ESO is a fast-paced, growing data, technology, and research company passionate about improving community health and safety through the power of data. As a Site Reliability Engineer, you will ensure the reliability, scalability, and performance of production systems while collaborating closely with engineering and infrastructure teams to troubleshoot issues and enhance automation.
Responsibilities:
- Support and maintain production and non-production cloud environments (Cloud Azure/AWS)
- Troubleshoot complex, distributed, cloud-based applications to identify root causes and implement durable fixes
- Monitor system health, performance, and reliability using observability tools (e.g., New Relic, ELK and Zabbix)

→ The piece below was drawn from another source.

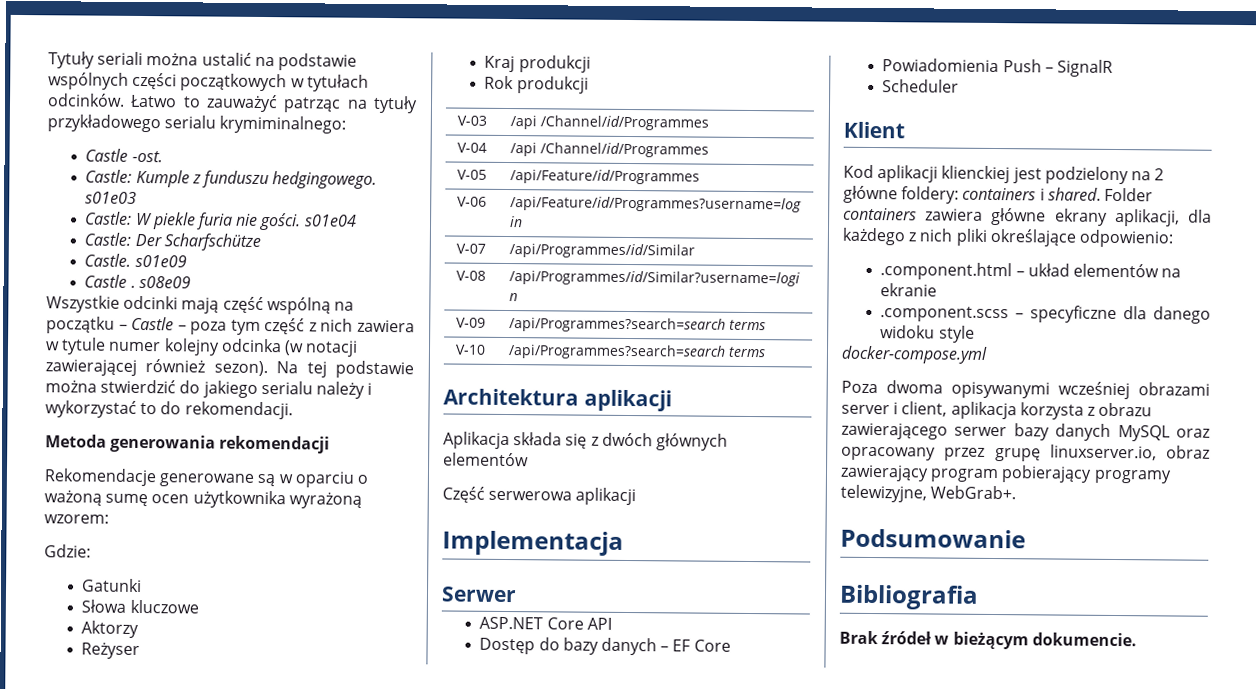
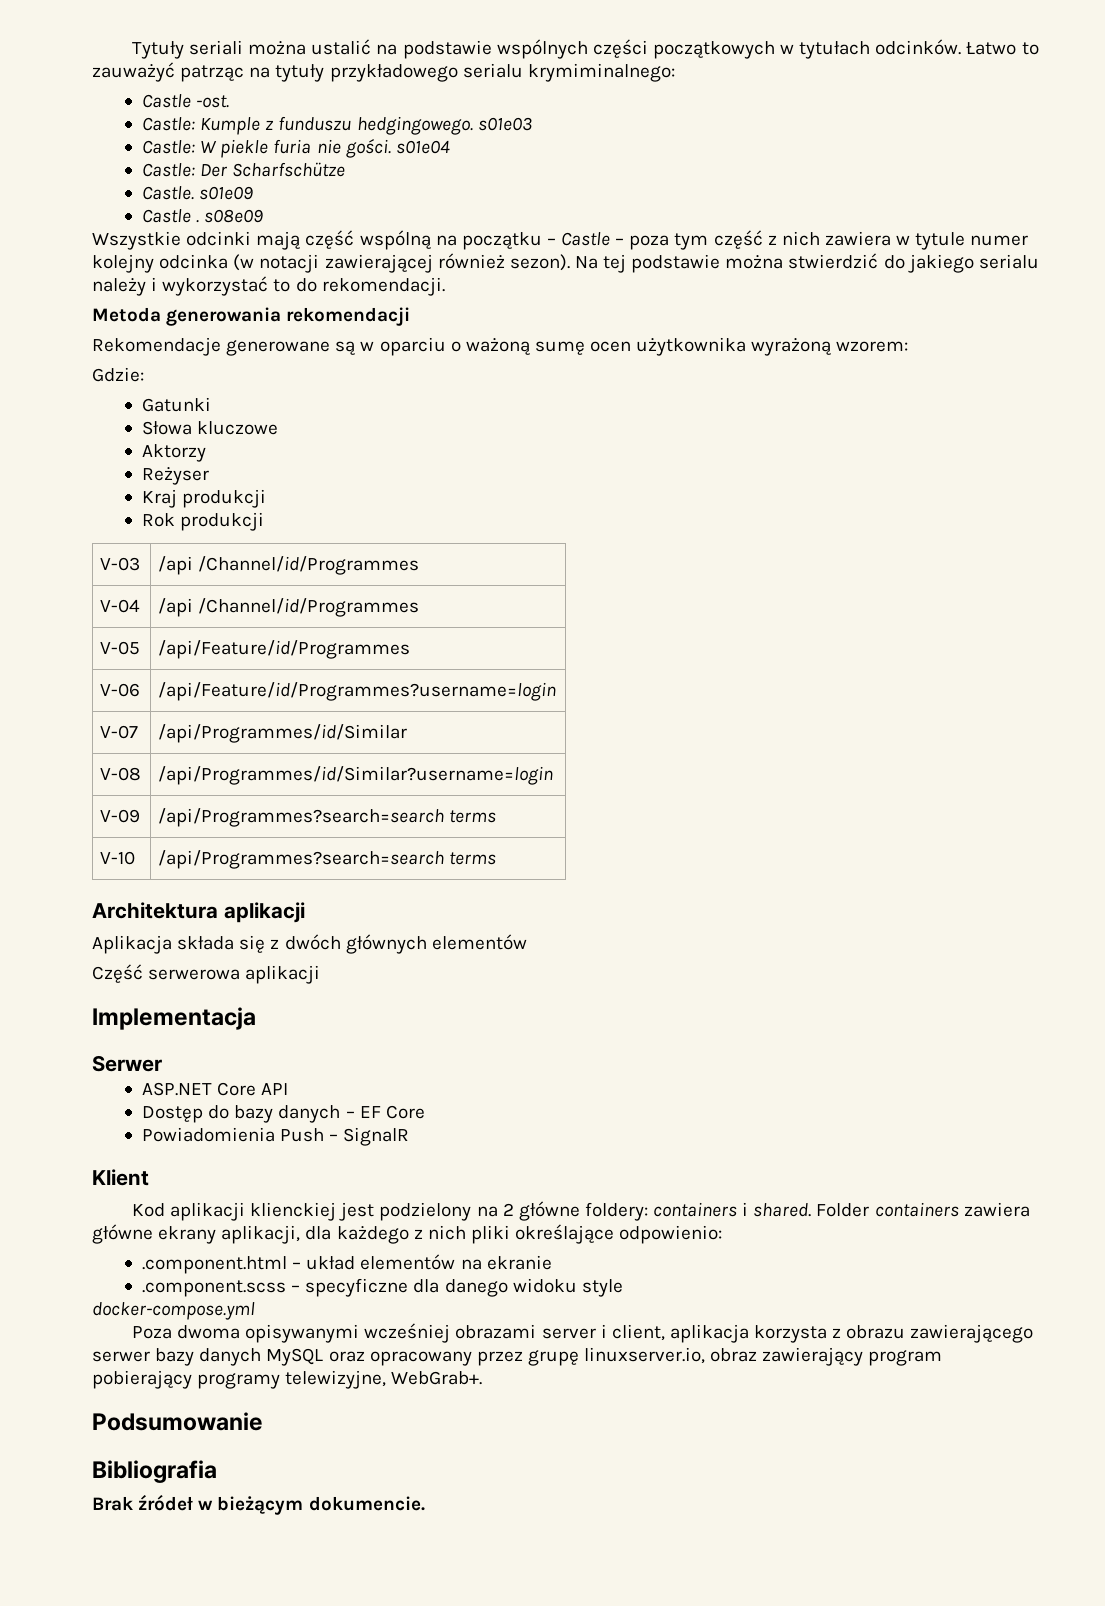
[882,79,960,93] // Scheduler -> (410, 1136) none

- Investigate application and database performance issues, including writing and optimizing SQL queries
- Participate in incident response, debugging, and post-incident reviews focused on continuous improvement
- Contribute to CI/CD pipelines (e.g., Azure DevOps) to improve automation, reliability, and deployment processes
- Write and maintain automation scripts (PowerShell, bash, Python or similar) to streamline operational workflows
- Collaborate with developers to understand code behavior and support troubleshooting efforts in C#/.NET-based systems
- Help improve reliability standards, documentation, and operational best practices
Requirements:
- Hands-on experience working in a cloud environment (Microsoft Azure strongly preferred)
- Experience supporting and troubleshooting complex, cloud-native applications in production environments
- Strong understanding of relational databases and solid experience writing and troubleshooting SQL queries
- Ability to read and understand application code (preferably C#/.NET) to support debugging and issue resolution
- Experience working with at least one CI/CD platform (e.g., Azure DevOps)
- Familiarity with monitoring and observability tools (e.g., New Relic) and core concepts such as logs, metrics, and traces
- Experience with scripting/automation (PowerShell preferred)
- Strong analytical and problem-solving skills with attention to detail
- Clear written and verbal communication skills
- Experience working with Linux-based systems
- Experience working with Kubernetes and container systems
- Exposure to infrastructure-as-code tools (e.g., Terraform)
- Familiarity with Git-based version control workflows